I'm back in Virginia for a few days (thanks again, York County library!) and haven't had a chance to read last week's comics. You can imagine how hard it is for a spoiler-avoidant nerd like myself to navigate the comics blogosphere without running across Blue Beetle this and Red Hood that.
So anyway, the Best Wife Ever and I took in Sin City (presented with a very droll Hitchhiker's Guide preview) Saturday night. I had a well-reasoned, articulate post ready to go yesterday, and Blogger promptly ate it. That being said....

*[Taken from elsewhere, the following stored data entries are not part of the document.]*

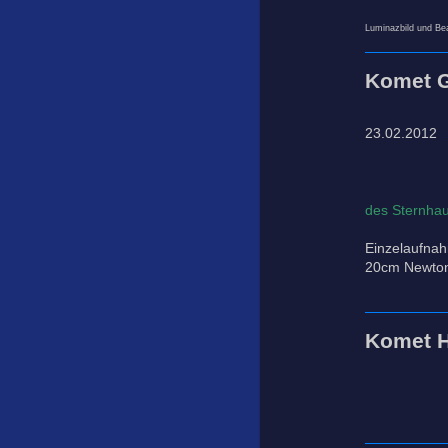
Luminazbild und Bea
Komet G
23.02.2012
des Sternhau
Einzelaufnah
20cm Newton
Komet H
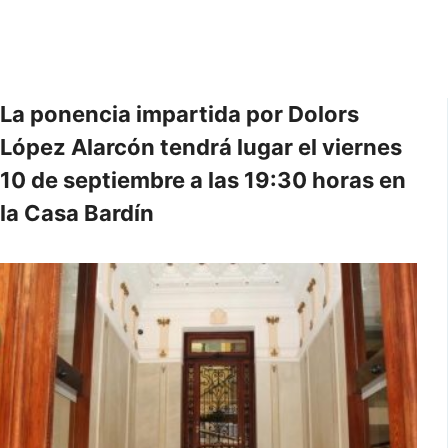
La ponencia impartida por Dolors
López Alarcón tendrá lugar el viernes
10 de septiembre a las 19:30 horas en
la Casa Bardín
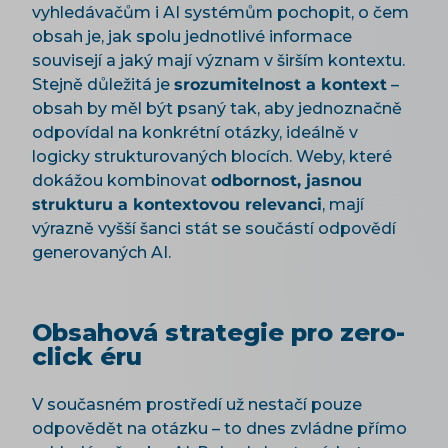
vyhledávačům i AI systémům pochopit, o čem
obsah je, jak spolu jednotlivé informace
souvisejí a jaký mají význam v širším kontextu.
Stejně důležitá je
srozumitelnost a kontext
–
obsah by měl být psaný tak, aby jednoznačně
odpovídal na konkrétní otázky, ideálně v
logicky strukturovaných blocích. Weby, které
dokážou kombinovat
odbornost, jasnou
strukturu a kontextovou relevanci
, mají
výrazně vyšší šanci stát se součástí odpovědí
generovaných AI.
Obsahová strategie pro zero-
click éru
V současném prostředí už nestačí pouze
odpovědět na otázku – to dnes zvládne přímo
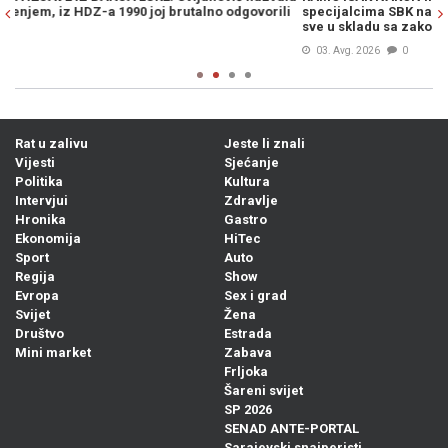
i
specijalcima SBK na profesionalno urađenom poslu, uradili su
Vu
sve u skladu sa zakonom"
03. Avg. 2026
0
Rat u zalivu
Jeste li znali
Vijesti
Sjećanje
Politika
Kultura
Intervjui
Zdravlje
Hronika
Gastro
Ekonomija
HiTec
Sport
Auto
Regija
Show
Evropa
Sex i grad
Svijet
Žena
Društvo
Estrada
Mini market
Zabava
Frljoka
Šareni svijet
SP 2026
SENAD ANTE-PORTAL
Sarajevski snajperisti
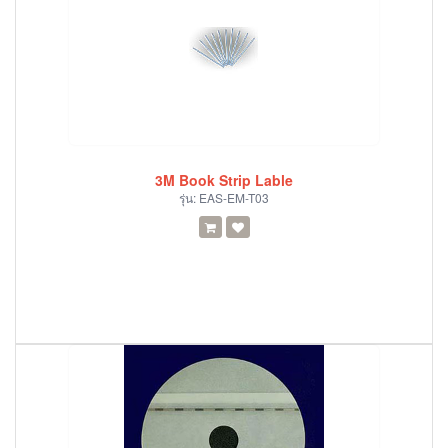
3M Book Strip Lable
รุ่น:
EAS-EM-T03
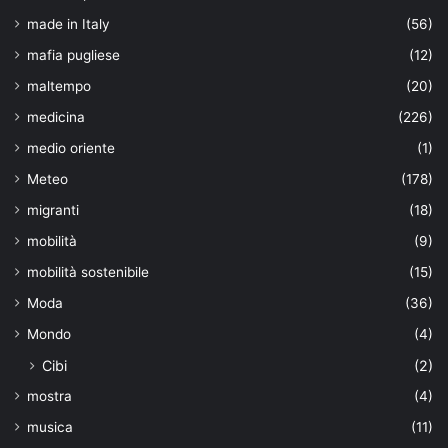
made in Italy
(56)
mafia pugliese
(12)
maltempo
(20)
medicina
(226)
medio oriente
(1)
Meteo
(178)
migranti
(18)
mobilità
(9)
mobilità sostenibile
(15)
Moda
(36)
Mondo
(4)
Cibi
(2)
mostra
(4)
musica
(11)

Neither of us had read any Sin City before seeing the movie, and my bourgeoise tastes had only exposed me to Miller's Batman, Daredevil, and Elektra work. We thought Sin City was well-made but not great, and closer to Kill Bill than Pulp Fiction. We liked the production design and the integration of CGI with live-action, but we thought the plot could have been a little tighter. The movie spent enough time on Josh Hartnett and Brittany Murphy's characters that we expected a little more closure to their stories. The acting was good throughout, but bless her heart, Jessica Alba was the weakest link there.
It didn't help that Marv and Hartigan had the same basic story arc -- fighting the corrupt overlords for the honor of the pure women they loved, and ultimately dying to save them. If their stories were meant as bookends, I could understand that; but at the risk of upsetting Rodriguez' vision of translating Miller to the screen, you could have blended them into the same story without losing too much. (The timeline was also screwy, since Hartigan's big sequence comes at the end and is basically a flashback.)

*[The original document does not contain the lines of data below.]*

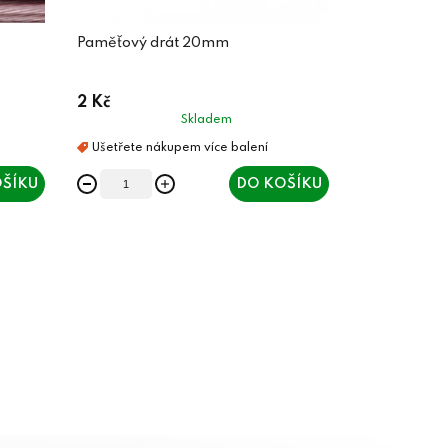
Paměťový drát 20mm
2 Kč
Skladem
ŠÍKU
DO KOŠÍKU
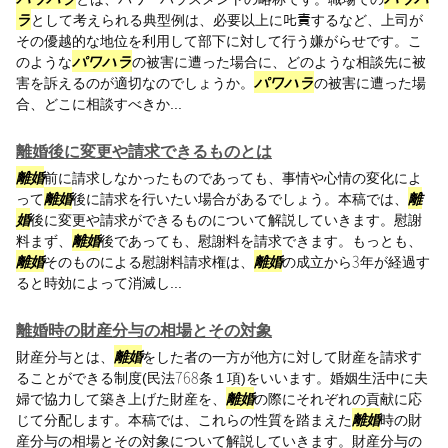
ラ
として考えられる典型例は、必要以上に𠮟責するなど、上司が
その優越的な地位を利用して部下に対して行う嫌がらせです。こ
のような
パワハラ
の被害に遭った場合に、どのような相談先に被
害を訴えるのが適切なのでしょうか。
パワハラ
の被害に遭った場
合、どこに相談すべきか...
離婚後に変更や請求できるものとは
離婚
前に請求しなかったものであっても、事情や心情の変化によ
って
離婚
後に請求を行いたい場合があるでしょう。本稿では、
離
婚
後に変更や請求ができるものについて解説していきます。慰謝
料まず、
離婚
後であっても、慰謝料を請求できます。もっとも、
離婚
そのものによる慰謝料請求権は、
離婚
の成立から3年が経過す
ると時効によって消滅し...
離婚時の財産分与の相場とその対象
財産分与とは、
離婚
をした者の一方が他方に対して財産を請求す
ることができる制度(民法768条１項)をいいます。婚姻生活中に夫
婦で協力して築き上げた財産を、
離婚
の際にそれぞれの貢献に応
じて分配します。本稿では、これらの性質を踏まえた
離婚
時の財
産分与の相場とその対象について解説していきます。財産分与の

The real test of Sin City's success may well come this summer, when the mainstream media tries to contrast the Batman and Fantastic Four movies with it. Sin City represents a stunning technical achievement, recreating an artist's work in a more direct way than ever before. It makes the lauded set designs for Tim Burton's Batman movies look cheap and obvious by comparison. If Roger Ebert and company are bemoaning the lack of a CG Gotham City in Batman Begins, we will know that Sin City has broadened their minds.
However, Sin City's stylized action and violence may end up reinforcing the cliche that comics are only a higher class of lurid pulp entertainment. Certainly Marv comes across as tougher than normal, if not superhuman, to the extent that I halfway expected the electric chair to have no effect on him. Giving the female enforcers of Old Town distinctive costumes and identities may also place them only one step away from an X-rated X-Men (sorry) in the minds of the general public. Accordingly, Sin City's impact could only be to signal comics' potential for nudity and gore.
In the end, I'm glad I saw Sin City. I hate to be pessimistic about it, but since "comic book movie" has become more of an established genre over the past several years, each new entry tends to get squeezed into the existing definition, rather than expanding it. Sin City is not Batman, Fantastic Four, or even Ghost World. Instead, it is an homage to a series of homages. It was entertaining and groundbreaking, but its ultimate effect remains to be seen.